◆ EXPLORE THE MATERIAL:
(A) In the passage on financial institutions, what purpose do financing companies have when they put funds back into circulation through active credit operations?
(B) Pick up the passage on financial institutions after its final sentence and carry it forward.

◆ PAGE EXTRACT:
The main role of banks, merchant banks and financing companies is to receive deposits. Banks place funds back into circulation by means of loans or any active credit operation; merchant banks place funds into circulation by means of active credit operations or investments, with the purpose of promoting the creation or expansion of enterprises; and financing companies place funds back into circulation by means of active credit operations, with the purpose of fostering the sale of consumer goods and services, including leasing operations.

◆ DATA SHOWN:

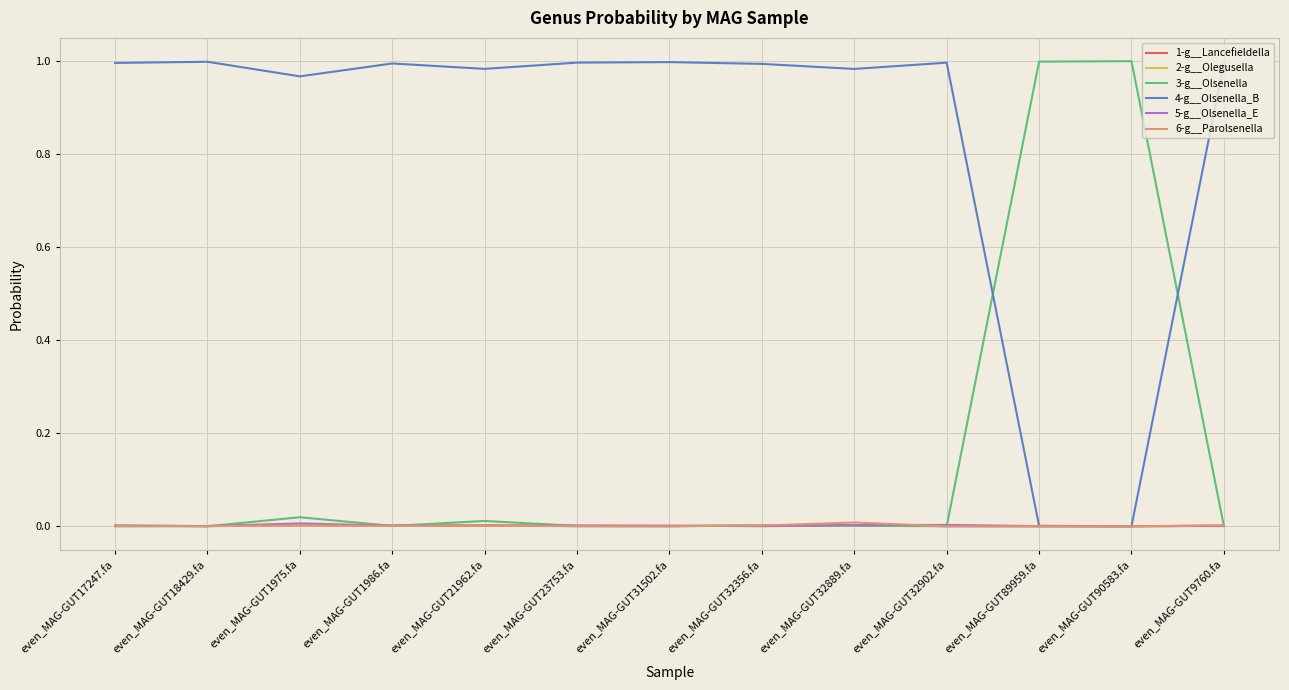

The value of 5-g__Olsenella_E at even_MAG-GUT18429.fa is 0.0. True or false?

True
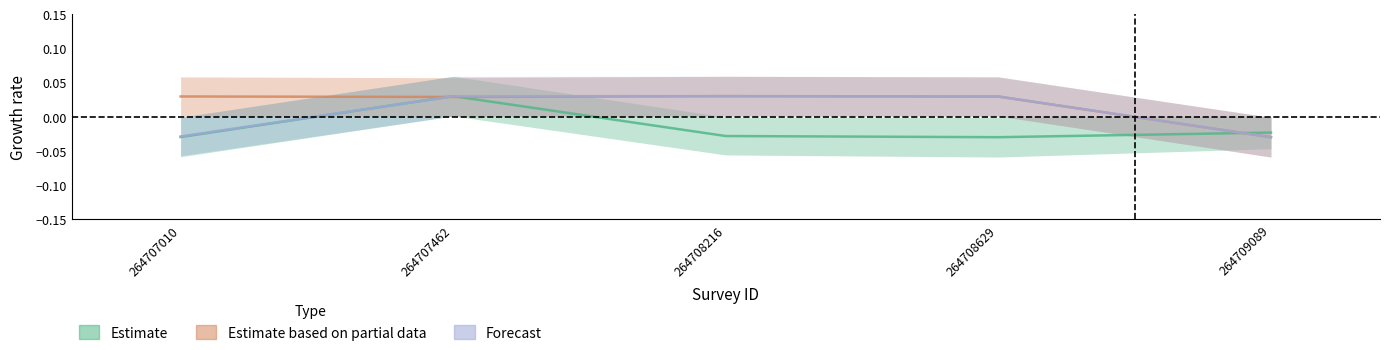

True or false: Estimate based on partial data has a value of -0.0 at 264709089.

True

◆ YOUR WRITTEN ANSWERS:
(A) To foster the sale of consumer goods and services, including leasing operations.

(B)
Each credit institution must be authorized by the Superintendency of Finance before it may develop and provide financial services. Furthermore, the activities of credit institutions are subject to limitations and restrictions, including limitations and restrictions relating to the extension of credit, risk concentration, investments, conditional operations, foreign currency loans and negotiations, and the administration of third-party funds. One of the main restrictions on financial activities is that banks may not acquire or hold products, merchandise, equity shares of corporations operating in non-financial activities, income bonds, or other similar securities, except: (i) when the bank has received those goods or securities as collateral for loans it has made or (ii) with respect to shares, when they are issued by companies where banks are permitted to hold investments (mainly financial affiliates). Banks are also subject to other limitations, including limitations on lending activities.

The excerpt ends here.